范家的膳房大厅里在范之初姗姗来迟之前传出阵阵谈笑声。原是范氏和席肃中两人。
范氏小声问:“这么说你已经拿下初初了?”
席肃中胸有成竹,“指日可待!”
“哈哈,”范氏高兴极了,“那为娘就等着你们的好消息,我盼着这一天已经好久了。不过初初这些天心里应该不好受,你多给她一些慰藉和时间。”
席肃中点点头:“放心吧,娘。”
听到席肃中叫她“娘”,范氏心里一阵窃喜,做贼似的往四周瞧了瞧,不好意思道:“哎哟哟我的好女婿,这可不能乱叫!”笑容溢了满脸。
听到范氏叫他“好女婿”,席肃中心里一阵舒爽,但是他比较能装,镇定道:“娘,迟早要叫的。”
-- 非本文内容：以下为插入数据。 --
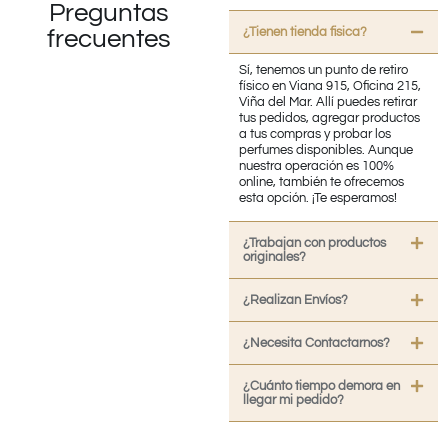
Preguntas
¿Tienen tienda fisica?
frecuentes
Sí, tenemos un punto de retiro
físico en Viana 915, Oficina 215,
Viña del Mar. Allí puedes retirar
tus pedidos, agregar productos
a tus compras y probar los
perfumes disponibles. Aunque
nuestra operación es 100%
online, también te ofrecemos
esta opción. ¡Te esperamos!
¿Trabajan con productos
originales?
¿Realizan Envíos?
¿Necesita Contactarnos?
¿Cuánto tiempo demora en
llegar mi pedido?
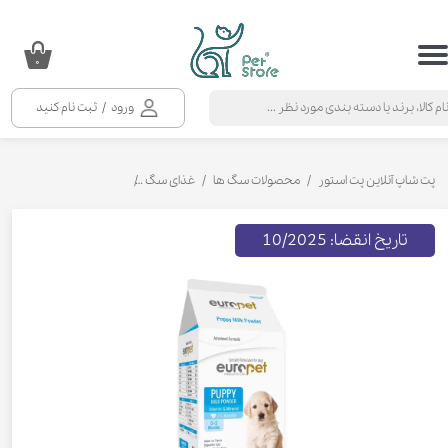
حساب کاربری من
۰
تغییر گذر واژه
ورود
/
ثبت نام کنید
سفارشات
خروج از حساب کاربری
پت شاپ آنلاین پت استور
محصولات سگ ها
غذای سگ
شیر خشک توله سگ
شی
تاریخ انقضا: 10/2025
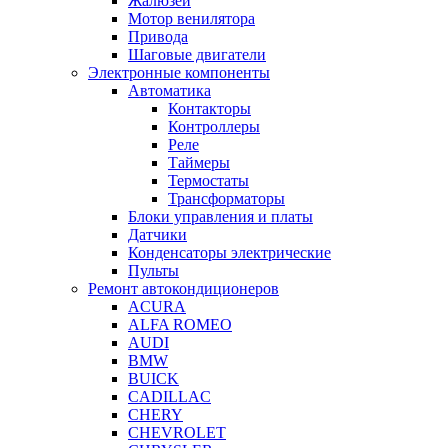
Жалюзей
Мотор венилятора
Привода
Шаговые двигатели
Электронные компоненты
Автоматика
Контакторы
Контроллеры
Реле
Таймеры
Термостаты
Трансформаторы
Блоки управления и платы
Датчики
Конденсаторы электрические
Пульты
Ремонт автокондиционеров
ACURA
ALFA ROMEO
AUDI
BMW
BUICK
CADILLAC
CHERY
CHEVROLET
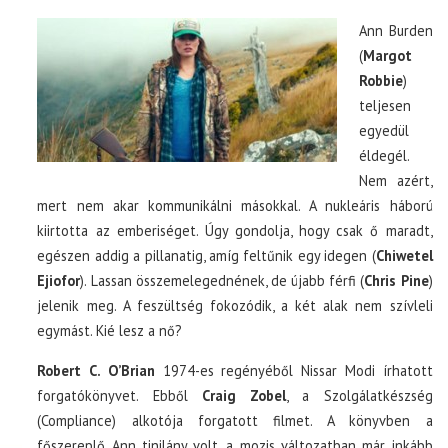
Ann Burden
(
Margot
Robbie
)
teljesen
egyedül
éldegél.
Nem azért,
mert nem akar kommunikálni másokkal. A nukleáris háború
kiirtotta az emberiséget. Úgy gondolja, hogy csak ő maradt,
egészen addig a pillanatig, amíg feltűnik egy idegen (
Chiwetel
Ejiofor
). Lassan összemelegednének, de újabb férfi (
Chris Pine
)
jelenik meg. A feszültség fokozódik, a két alak nem szívleli
egymást. Kié lesz a nő?
Robert C. O’Brian
1974-es regényéből Nissar Modi írhatott
forgatókönyvet. Ebből
Craig Zobel
, a Szolgálatkészség
(Compliance) alkotója forgatott filmet. A könyvben a
főszereplő Ann tinilány volt, a mozis változatban már inkább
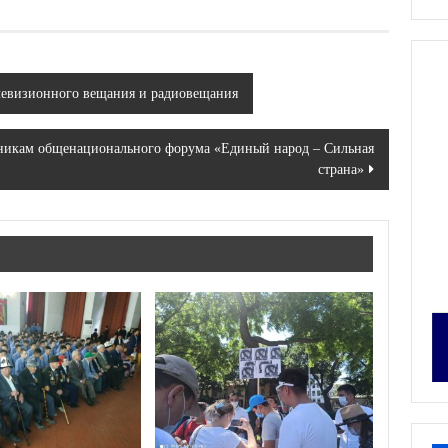
елевизионного вещания и радиовещания
никам общенационального форума «Единый народ – Сильная
страна»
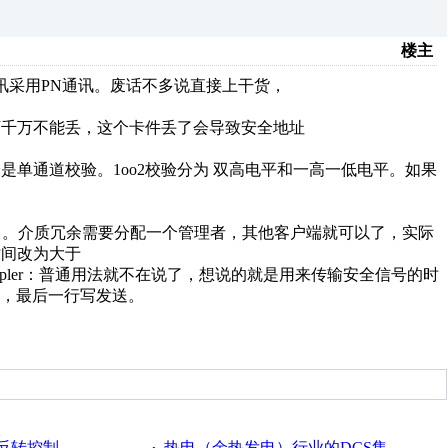
楼主
通讯采用PN通讯。废话不多说直接上干货，
万千万不能丢，这个卡件丢了会导致安全地址
1校验是单通道校验。1oo2校验分为 双高电平和一高一低电平。如果
了。介质冗余需要分配一个管理者，其他客户端就可以了，实际
时间改为大于
 Coupler：普通用法就不在说了，想说的就是用来传输安全信号的时
，最后一行写发送。
反转控制
热电（余热发电）行业的DCS集散系统或PLC系统开发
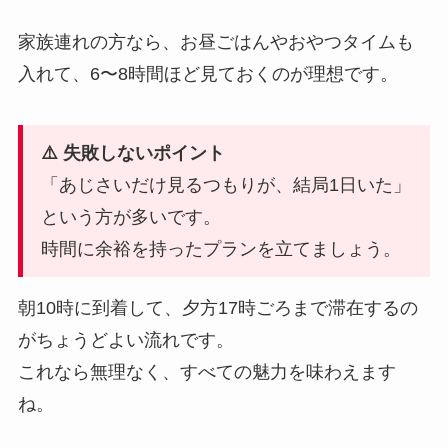
家族連れの方なら、お昼ごはんやおやつタイムも
入れて、6〜8時間ほど見ておくのが理想です。
⚠️ 失敗しないポイント
「あじさいだけ見るつもりが、結局1日いた」
という方が多いです。
時間に余裕を持ったプランを立てましょう。
朝10時に到着して、夕方17時ごろまで滞在するの
がちょうどよい流れです。
これなら無理なく、すべての魅力を味わえます
ね。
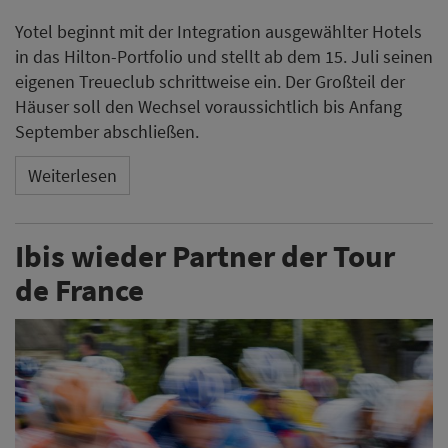
Yotel beginnt mit der Integration ausgewählter Hotels
in das Hilton-Portfolio und stellt ab dem 15. Juli seinen
eigenen Treueclub schrittweise ein. Der Großteil der
Häuser soll den Wechsel voraussichtlich bis Anfang
September abschließen.
Weiterlesen
Ibis wieder Partner der Tour
de France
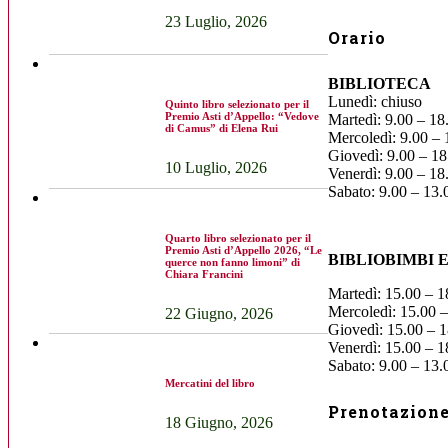
23 Luglio, 2026
Orario
BIBLIOTECA
Lunedì: chiuso
Quinto libro selezionato per il
Premio Asti d’Appello: “Vedove
Martedì: 9.00 – 18
di Camus” di Elena Rui
Mercoledì: 9.00 – 
Giovedì: 9.00 – 18
10 Luglio, 2026
Venerdì: 9.00 – 18
Sabato: 9.00 – 13.
Quarto libro selezionato per il
Premio Asti d’Appello 2026, “Le
BIBLIOBIMBI 
querce non fanno limoni” di
Chiara Francini
Martedì: 15.00 – 1
Mercoledì: 15.00 –
22 Giugno, 2026
Giovedì: 15.00 – 1
Venerdì: 15.00 – 1
Sabato: 9.00 – 13.
Mercatini del libro
Prenotazione 
18 Giugno, 2026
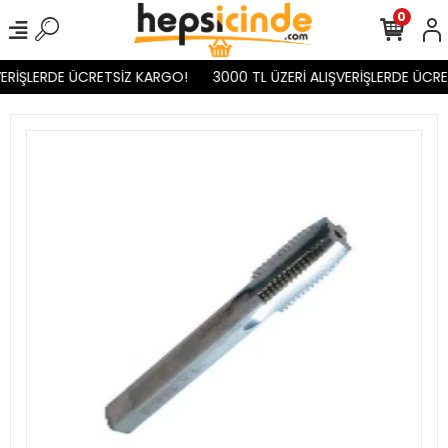
0
ERİŞLERDE ÜCRETSİZ KARGO!
3000 TL ÜZERİ ALIŞVERİŞLERDE ÜCRE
又听到一声“娘”,范氏以手掩面笑开了花,假意推却道:“女婿,还是早了些。”
席肃中又是一阵舒爽,继续装,“不早,娘。”
“哈哈哈······”
两人你来我往互相恭维对方,极力抑制的笑声压过一浪又一浪。
范家的饭厅里面两角分别有两个通道连接廊道,范之初还没从里面出来就听见两人的笑声,待她一出来两人就停止了笑声。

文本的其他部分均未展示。